Alva C. Adams was baptized in the Corinthian Baptist Church of Germantown at age seven. She began teaching Sunday school there at 14 and continued for the next 60 years.

Alva C. Adams
Alva C. AdamsRead moreCourtesy of the Adams Family (custom credit)

Alva Cheek Adams, 91, of Philadelphia, a longtime Baptist church worker and minister’s wife, died Friday, Oct. 25, at Phoebe Wyncote, a retirement community in Montgomery County, of complications from a fall.

Mrs. Adams was born to General and Marian Cheek in Germantown in 1928. She was raised in a Christian home and baptized at Corinthian Baptist Church of Germantown at age 7, her family said.

She graduated from Germantown High School. After a whirlwind courtship, she married Charles E. Adams in 1954.

Mrs. Adams worked as a secretary at the U.S. Census Bureau and then the Veterans Administration in Philadelphia until leaving in 1961 to start a family. She and her husband had two children, whom they raised in West Oak Lane.

Mrs. Adams was a member of Corinthian Baptist Church with more than six decades of service. “We’re proud of her,” said church office manager Viola Pryor. “We’re extremely grateful for the time she spent with us. She will be dearly missed.”

Mrs. Adams taught the beginners’ Sunday school class for at least 60 years, starting at age 14. She served for many years as Corinthian’s Vacation Bible School director.

In the 1960s, Mrs. Adams and two friends started the Choral Ensemble. In her later years, she sang with the Corinthian Choir, which replaced the ensemble. She was a founding member and president of the church’s Christian Service Guild, and served as the church historian.

“Her contributions are all a part of who she was.
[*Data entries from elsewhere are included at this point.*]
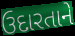
ઉદારતાને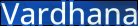
Vardhana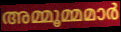
അമ്മൂമ്മമാർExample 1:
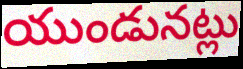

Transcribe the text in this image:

యుండునట్లు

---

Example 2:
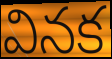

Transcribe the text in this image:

వినక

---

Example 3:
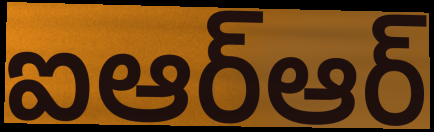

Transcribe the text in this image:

ఐఆర్ఆర్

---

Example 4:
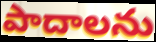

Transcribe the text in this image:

పాదాలను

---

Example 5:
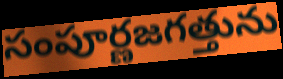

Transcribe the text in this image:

సంపూర్ణజగత్తును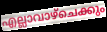
എല്ലാവാഴ്ചെക്കും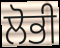
ਲੋਭੀ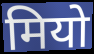
मियोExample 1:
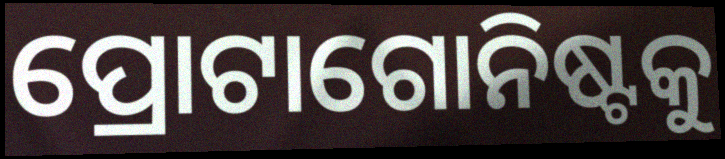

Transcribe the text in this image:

ପ୍ରୋଟାଗୋନିଷ୍ଟକୁ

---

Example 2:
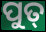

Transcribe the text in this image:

ପୁତ୍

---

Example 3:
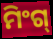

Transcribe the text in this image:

ମିଂଗ୍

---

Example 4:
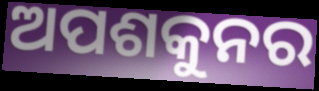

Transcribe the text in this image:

ଅପଶକୁନର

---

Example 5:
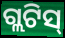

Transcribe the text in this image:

ଗ୍ଲଟିସ୍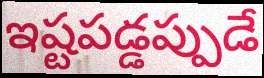
ఇష్టపడ్డప్పుడే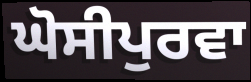
ਘੋਸੀਪੁਰਵਾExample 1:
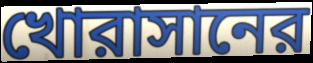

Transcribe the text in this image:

খোরাসানের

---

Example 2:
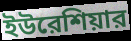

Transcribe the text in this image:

ইউরেশিয়ার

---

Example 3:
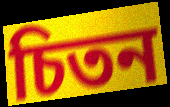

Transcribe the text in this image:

চিতন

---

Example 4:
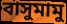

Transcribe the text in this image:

বাসুমামু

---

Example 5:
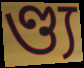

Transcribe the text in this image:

ণ্ড্যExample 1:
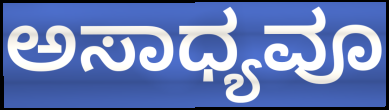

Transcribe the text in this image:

ಅಸಾಧ್ಯವೂ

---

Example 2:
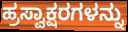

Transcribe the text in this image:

ಹ್ರಸ್ವಾಕ್ಷರಗಳನ್ನು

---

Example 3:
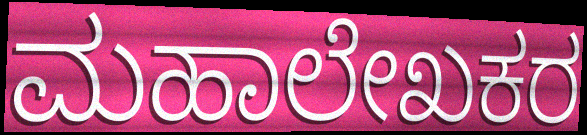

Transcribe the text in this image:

ಮಹಾಲೇಖಕರ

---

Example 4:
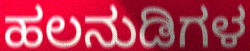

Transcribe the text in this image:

ಹಲನುಡಿಗಳ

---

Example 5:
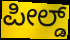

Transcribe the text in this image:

ಪೀಲ್ಡ್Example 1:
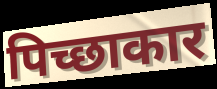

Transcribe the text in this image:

पिच्छाकार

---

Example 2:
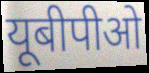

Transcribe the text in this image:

यूबीपीओ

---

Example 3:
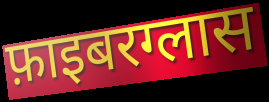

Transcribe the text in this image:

फ़ाइबरग्लास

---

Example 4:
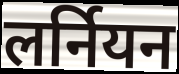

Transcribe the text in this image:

लर्नियन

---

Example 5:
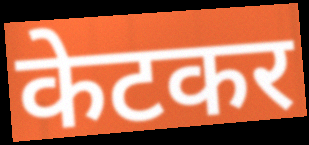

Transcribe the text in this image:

केटकर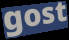
gost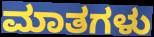
ಮಾತಗಳು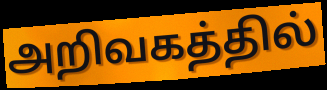
அறிவகத்தில்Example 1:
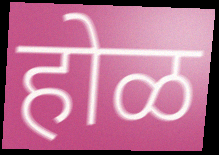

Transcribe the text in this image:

होळ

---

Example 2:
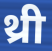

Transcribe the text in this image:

थ्री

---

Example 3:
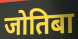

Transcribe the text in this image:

जोतिबा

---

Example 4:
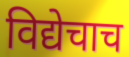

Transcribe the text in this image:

विद्येचाच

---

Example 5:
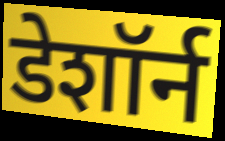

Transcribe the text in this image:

डेशॉर्नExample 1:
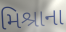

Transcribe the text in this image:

મિશ્રાના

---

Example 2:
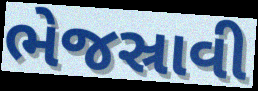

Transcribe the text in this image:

ભેજસ્રાવી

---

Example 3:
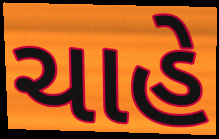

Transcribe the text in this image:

ચાહે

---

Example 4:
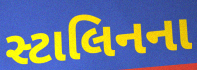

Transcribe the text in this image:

સ્ટાલિનના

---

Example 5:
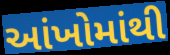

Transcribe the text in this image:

આંખોમાંથી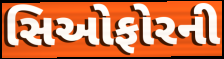
સિઓફોરનીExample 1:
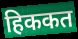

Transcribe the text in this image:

हिककत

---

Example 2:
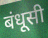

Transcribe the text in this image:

बंधूसी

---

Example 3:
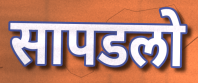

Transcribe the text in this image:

सापडलो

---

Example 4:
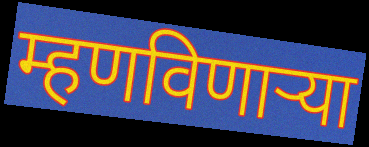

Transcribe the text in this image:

म्हणविणाऱ्या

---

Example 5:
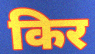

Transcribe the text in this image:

किर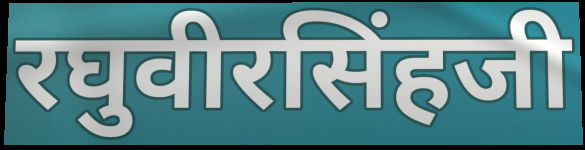
रघुवीरसिंहजी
She was a vital part of our women’s ministry,” Pryor said. “She knew the church history and made sure we remembered the events because she could recall them. She had pictures and artifacts.”
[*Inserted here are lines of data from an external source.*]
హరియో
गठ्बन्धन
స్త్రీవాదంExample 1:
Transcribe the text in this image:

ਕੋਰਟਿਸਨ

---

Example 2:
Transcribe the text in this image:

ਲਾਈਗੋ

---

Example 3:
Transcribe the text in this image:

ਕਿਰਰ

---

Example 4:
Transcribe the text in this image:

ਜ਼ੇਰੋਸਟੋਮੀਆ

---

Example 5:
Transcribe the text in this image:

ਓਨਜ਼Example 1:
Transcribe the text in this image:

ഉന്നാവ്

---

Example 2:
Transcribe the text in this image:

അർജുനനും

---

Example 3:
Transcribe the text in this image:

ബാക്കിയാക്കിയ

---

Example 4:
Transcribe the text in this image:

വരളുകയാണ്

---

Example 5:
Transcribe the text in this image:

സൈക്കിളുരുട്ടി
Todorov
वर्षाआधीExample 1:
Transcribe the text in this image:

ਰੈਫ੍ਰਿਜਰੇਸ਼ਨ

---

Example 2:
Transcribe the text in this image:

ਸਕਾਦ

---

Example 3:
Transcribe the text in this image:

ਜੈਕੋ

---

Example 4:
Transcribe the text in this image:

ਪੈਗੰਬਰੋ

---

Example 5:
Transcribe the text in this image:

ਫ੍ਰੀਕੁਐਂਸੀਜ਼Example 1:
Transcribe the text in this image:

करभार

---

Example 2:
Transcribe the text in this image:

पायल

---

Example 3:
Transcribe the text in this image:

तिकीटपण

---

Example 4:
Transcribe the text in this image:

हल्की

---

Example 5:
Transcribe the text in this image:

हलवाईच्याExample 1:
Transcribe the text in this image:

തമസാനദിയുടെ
As a colleague, she was witty, Pryor said. "She was very precise, but she had a twinkle in her eyes. When you saw the twinkle, you knew the wit was coming.”

In 1969, when her husband began preaching, she embraced the role of minister’s wife. After his ordination in 1971, he became associate pastor at Corinthian. “They were a team,” Pryor said.

She joined the Baptist Ministers’ Wives and Ministers’ Widows Union of Philadelphia and Vicinity and was the organization president in 1996. She represented the local union in visits throughout the United States, and to Canada and the Caribbean.

She joined the International Association of Ministers’ Wives and Ministers’ Widows in 1972 and attended each annual conference as a local union representative with her husband until 2013, when he became ill. In 2010, she was inducted into the international group’s Hall of Fame.

Mrs. Adams was a member of the Germantown Congress, Eastern District Congress, and Pennsylvania State Congress of Christian Education, a Baptist group, for many years. She also supported the Pennsylvania Eastern District Congress Camping Foundation.

Family was important to Mrs. Adams. “As a wife, she loved her husband and supported his quest to obey the call of God in his life,” her relatives said in a tribute. “As a stay-at-home mother, she worked tirelessly to ensure that her children were well-fed, groomed, educated, and raised in the spirit of the Lord.”

Mrs. Adams was a listener and teacher. She made herself available to those needing compassion and support. While teaching Sunday school, she imparted many life lessons over the years. Some of the students still remember the lessons, her family said.

Besides her husband, she is survived by son Charles L.; daughter Vanessa A. Porter; a nephew; and an extended family.

Funeral services were Monday, Nov. 4.